Finally the managers reached a consensus: to promote cotton bags among the consumers. The design of the bags should meet the practical demands of the consumers, being easy to carry, able to hold a certain weight, and no more than 2 yuan ($0.28).

On February 14, six markets held the first promotion of the cotton bags and many customers bought them.

"When I was a child, my mother always took me to the vegetable market with a bamboo basket. She put a bowl in the basket for holding bean curd. When we bought sugar powder or salt, the sellers would wrap them with a piece of paper. I miss those days very much," Jin said. The main purpose of promoting the bags is to encourage the consumers to reuse the materials, he added. Some old living habits should not be thrown away no matter how fast the economy has developed.

"I don't need plastic bags"

Gudang market is just one spot that reflects the changes that the ban is bringing to people's attitudes to plastic bags and environmental protection.

Since shopkeepers began offering the bags more than a decade ago, Chinese consumers have been accustomed to carrying what they buy from shops in free plastic bags. The overuse of the plastic bags has been a big problem for a long time. "When it is windy, the plastic bags fly with the wind everywhere and streets which have just been cleaned are made a mess again," said Lai Zhiqing, a cleaner in Zhongshan City, south China's Guangdong Province.

Dong Jinshi, Vice Chairman of the Waste Plastics Recycling Committee of China Plastics Processing Industry Association (WPRC-CPPIA), said the ban would cut the use of plastics bags by more than 60 percent and raise the recycling rate of one-time plastic bags.

In Shenzhen, a booming city in Guangdong, retailers use at least 1.75 billion plastic bags each year. Most of those bags take 200 years to decompose and some will never do so, according to the local environmental protection department.

Ahead of the national directive, Shenzhen announced as early as November 2007 that it was considering placing fees on the use of plastic bags, with fines from 5,000 to 50,000 yuan ($667 to $6,667) for retailers that gave them away for free.

Large supermarkets such as Wal-Mart have been advocating the use of eco-friendly cotton bags since late 2007. These bags are priced at 3 yuan ($0.42), significantly lower than their production cost, which is usually of around 9 yuan ($1.28), said Huang Li from the company's public relations department.
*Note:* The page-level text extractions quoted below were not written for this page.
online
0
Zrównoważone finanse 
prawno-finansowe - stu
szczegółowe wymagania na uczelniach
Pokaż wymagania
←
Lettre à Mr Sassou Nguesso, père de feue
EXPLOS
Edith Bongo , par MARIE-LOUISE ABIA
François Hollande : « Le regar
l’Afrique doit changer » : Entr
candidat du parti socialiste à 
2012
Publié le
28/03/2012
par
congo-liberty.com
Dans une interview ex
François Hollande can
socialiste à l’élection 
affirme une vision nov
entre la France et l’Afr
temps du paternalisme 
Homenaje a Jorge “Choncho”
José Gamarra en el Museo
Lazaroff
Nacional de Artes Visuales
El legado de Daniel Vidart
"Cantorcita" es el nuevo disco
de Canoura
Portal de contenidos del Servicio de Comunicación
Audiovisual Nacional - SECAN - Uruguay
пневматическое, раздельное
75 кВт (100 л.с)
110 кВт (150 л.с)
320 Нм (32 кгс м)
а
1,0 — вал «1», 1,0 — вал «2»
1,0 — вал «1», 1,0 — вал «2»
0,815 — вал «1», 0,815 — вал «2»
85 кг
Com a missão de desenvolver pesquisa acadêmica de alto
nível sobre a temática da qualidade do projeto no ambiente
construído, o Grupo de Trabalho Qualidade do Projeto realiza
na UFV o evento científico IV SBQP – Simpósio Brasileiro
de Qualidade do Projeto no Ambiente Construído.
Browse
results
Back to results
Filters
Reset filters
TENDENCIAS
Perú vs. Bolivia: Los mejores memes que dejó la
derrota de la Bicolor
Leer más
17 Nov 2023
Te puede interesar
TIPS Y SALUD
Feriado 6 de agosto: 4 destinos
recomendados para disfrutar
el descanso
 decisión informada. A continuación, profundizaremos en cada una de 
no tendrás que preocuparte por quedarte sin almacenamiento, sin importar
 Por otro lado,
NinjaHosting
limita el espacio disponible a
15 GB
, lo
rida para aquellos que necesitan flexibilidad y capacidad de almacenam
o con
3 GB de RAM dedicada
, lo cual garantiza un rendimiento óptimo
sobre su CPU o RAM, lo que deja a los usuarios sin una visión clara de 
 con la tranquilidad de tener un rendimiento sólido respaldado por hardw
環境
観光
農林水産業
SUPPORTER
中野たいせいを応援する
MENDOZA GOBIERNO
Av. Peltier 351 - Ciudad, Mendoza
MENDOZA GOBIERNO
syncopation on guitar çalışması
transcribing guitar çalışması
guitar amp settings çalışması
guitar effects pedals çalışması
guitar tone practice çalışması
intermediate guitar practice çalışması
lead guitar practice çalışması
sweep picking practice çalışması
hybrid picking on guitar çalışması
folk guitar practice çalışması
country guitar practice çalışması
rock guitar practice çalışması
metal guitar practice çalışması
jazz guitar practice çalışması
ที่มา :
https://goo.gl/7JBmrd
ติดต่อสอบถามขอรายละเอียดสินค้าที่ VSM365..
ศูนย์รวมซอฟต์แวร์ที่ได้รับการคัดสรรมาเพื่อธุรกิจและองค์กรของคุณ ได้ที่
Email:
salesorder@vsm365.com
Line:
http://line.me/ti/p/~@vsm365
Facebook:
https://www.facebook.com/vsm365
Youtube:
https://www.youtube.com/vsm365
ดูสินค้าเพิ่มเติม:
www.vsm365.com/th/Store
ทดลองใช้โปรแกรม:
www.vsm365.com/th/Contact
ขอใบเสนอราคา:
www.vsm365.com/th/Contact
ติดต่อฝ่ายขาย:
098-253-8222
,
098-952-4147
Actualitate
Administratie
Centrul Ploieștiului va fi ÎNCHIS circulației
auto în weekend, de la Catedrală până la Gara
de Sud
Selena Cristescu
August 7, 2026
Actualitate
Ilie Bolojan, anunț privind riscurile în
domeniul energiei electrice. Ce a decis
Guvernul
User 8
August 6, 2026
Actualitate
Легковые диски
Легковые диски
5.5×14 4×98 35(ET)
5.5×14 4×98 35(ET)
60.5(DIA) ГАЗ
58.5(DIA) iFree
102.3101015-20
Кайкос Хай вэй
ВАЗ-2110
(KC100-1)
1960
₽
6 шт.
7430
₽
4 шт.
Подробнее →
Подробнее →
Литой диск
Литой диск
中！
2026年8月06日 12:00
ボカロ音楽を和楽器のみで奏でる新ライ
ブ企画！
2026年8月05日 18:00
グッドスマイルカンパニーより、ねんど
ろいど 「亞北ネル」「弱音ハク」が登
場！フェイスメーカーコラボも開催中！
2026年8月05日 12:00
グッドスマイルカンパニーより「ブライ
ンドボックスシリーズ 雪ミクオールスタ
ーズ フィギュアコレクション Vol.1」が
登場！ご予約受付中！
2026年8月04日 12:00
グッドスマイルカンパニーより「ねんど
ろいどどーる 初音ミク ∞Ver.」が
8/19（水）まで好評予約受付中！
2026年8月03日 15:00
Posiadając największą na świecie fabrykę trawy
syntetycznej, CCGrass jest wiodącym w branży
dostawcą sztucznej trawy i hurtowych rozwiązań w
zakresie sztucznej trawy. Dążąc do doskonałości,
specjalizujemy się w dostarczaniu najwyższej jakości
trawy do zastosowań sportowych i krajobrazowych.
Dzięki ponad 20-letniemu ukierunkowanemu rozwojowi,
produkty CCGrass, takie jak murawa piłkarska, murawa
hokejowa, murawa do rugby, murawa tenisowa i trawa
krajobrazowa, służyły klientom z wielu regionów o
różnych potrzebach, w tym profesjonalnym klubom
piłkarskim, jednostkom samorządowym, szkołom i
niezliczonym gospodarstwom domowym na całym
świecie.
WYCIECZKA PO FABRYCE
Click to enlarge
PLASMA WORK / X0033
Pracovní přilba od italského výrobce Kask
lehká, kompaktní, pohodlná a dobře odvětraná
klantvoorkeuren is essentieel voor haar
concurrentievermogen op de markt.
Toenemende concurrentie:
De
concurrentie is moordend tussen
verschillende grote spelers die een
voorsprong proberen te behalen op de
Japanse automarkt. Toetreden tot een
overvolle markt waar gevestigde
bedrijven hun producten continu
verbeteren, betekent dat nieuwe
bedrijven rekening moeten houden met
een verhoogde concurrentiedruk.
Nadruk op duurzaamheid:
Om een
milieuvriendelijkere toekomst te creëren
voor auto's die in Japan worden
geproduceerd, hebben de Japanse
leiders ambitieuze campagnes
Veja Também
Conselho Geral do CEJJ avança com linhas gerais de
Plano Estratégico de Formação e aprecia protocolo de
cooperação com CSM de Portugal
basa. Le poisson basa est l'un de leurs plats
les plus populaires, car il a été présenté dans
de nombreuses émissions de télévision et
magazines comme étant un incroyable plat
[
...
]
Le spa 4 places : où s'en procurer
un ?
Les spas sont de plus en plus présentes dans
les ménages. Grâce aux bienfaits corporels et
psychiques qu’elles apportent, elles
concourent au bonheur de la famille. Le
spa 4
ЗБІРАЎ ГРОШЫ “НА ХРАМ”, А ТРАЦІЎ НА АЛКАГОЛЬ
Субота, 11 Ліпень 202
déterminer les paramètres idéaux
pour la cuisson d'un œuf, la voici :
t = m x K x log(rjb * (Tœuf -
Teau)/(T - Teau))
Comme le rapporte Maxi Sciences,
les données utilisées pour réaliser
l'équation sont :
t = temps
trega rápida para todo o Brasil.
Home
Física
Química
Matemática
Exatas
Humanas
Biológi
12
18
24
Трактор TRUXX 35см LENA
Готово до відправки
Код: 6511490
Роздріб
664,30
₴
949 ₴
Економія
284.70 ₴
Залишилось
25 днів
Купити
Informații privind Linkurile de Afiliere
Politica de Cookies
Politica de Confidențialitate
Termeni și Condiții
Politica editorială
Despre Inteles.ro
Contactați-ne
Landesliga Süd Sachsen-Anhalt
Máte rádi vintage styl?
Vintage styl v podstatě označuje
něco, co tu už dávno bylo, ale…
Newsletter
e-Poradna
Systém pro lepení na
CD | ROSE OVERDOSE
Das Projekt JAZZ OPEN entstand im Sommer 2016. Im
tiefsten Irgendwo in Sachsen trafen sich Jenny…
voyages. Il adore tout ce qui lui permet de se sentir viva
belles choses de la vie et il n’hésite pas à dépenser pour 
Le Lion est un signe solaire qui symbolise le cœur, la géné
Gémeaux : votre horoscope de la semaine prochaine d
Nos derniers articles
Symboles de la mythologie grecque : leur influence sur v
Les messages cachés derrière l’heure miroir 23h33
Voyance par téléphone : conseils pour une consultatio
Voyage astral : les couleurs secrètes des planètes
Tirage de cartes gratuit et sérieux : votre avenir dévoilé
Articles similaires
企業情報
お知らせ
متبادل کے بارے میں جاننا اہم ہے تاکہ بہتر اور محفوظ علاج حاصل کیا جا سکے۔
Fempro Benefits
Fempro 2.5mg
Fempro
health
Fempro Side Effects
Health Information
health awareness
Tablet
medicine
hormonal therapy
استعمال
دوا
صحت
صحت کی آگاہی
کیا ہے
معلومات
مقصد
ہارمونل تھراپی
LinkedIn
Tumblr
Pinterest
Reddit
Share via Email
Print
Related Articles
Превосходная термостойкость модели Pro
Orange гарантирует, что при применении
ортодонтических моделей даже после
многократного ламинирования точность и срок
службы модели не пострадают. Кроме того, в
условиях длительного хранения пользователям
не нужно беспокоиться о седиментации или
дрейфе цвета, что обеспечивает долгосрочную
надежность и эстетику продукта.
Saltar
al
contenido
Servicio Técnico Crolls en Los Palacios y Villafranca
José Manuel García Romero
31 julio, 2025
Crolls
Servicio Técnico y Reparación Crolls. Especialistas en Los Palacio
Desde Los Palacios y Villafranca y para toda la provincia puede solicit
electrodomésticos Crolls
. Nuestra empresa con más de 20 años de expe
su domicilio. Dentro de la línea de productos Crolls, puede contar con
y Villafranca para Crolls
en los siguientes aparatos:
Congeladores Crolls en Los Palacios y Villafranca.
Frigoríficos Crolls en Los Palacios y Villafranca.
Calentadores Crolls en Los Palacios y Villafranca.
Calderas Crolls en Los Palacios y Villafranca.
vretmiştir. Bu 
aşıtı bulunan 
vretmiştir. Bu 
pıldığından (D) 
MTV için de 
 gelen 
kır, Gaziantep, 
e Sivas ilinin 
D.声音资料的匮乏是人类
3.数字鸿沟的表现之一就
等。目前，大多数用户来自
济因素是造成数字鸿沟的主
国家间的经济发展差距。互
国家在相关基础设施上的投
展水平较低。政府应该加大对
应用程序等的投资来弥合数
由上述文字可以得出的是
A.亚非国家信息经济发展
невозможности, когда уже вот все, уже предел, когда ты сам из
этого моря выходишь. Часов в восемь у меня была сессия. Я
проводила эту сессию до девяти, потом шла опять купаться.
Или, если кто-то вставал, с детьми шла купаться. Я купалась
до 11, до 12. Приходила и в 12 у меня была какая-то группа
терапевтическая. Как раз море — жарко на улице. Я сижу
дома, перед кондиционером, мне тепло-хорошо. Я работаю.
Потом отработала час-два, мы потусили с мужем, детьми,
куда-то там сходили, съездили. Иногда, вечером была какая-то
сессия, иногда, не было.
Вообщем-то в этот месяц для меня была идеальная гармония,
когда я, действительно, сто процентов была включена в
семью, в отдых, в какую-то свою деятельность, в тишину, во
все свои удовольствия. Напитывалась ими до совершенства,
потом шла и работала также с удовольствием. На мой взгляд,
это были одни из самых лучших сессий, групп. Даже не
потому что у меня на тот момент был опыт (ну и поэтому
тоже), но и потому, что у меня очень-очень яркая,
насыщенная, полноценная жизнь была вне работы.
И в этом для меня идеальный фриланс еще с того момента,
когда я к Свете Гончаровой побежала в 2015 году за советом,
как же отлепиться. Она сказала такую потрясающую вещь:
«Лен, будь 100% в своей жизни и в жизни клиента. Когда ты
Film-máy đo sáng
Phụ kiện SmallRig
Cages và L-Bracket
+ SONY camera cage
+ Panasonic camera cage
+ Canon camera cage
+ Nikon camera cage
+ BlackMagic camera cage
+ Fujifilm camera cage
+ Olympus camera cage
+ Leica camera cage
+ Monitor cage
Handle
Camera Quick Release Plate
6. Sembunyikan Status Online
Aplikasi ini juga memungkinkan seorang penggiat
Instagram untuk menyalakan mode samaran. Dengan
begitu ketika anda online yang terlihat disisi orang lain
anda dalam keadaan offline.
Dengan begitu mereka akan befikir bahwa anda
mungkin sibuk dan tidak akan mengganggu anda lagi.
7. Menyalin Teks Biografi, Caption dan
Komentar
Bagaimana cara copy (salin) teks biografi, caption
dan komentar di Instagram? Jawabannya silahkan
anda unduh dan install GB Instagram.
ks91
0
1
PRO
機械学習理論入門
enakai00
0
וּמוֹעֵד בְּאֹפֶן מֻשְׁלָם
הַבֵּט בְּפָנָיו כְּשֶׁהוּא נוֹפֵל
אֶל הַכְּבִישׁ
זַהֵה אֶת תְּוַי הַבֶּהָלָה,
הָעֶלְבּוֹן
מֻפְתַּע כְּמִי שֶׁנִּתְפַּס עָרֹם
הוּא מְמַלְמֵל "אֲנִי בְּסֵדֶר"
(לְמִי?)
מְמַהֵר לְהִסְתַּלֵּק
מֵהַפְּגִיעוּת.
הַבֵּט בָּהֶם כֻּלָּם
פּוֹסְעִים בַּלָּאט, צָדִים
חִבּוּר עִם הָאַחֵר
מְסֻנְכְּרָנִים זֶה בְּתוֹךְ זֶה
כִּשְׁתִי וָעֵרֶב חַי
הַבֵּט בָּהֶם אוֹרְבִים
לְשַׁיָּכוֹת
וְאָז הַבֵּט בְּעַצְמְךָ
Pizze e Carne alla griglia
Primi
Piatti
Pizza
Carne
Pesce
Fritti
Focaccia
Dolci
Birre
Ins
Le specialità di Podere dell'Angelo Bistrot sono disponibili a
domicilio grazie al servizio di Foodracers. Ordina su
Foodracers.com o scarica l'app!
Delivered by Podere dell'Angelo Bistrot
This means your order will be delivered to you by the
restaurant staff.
Huang said the ban would facilitate the promotion of eco-friendly bags and Wal-Mart would look at the issue closely before deciding whether to offer other kinds of substitute bags.

Internationally, legislation to discourage plastic bag use has been passed in many countries, where authorities either tax shoppers who use them or impose fees on companies that distribute them. In the U.S., San Francisco became the first city to ban petroleum-based plastic grocery bags last year. In France, supermarket chains have begun shying away from giving away plastic bags and German stores must pay a recycling fee if they wish to offer them. Ireland's surcharge on bags imposed in 2003 has been credited with sharply reducing demand.

In China, it is becoming a fashion in many places for people to carry cotton bags or bamboo baskets when purchasing goods. There are even cool-designed cotton bags for fashionable young people. In markets, many people are now accustomed to saying, "I don't need plastic bags."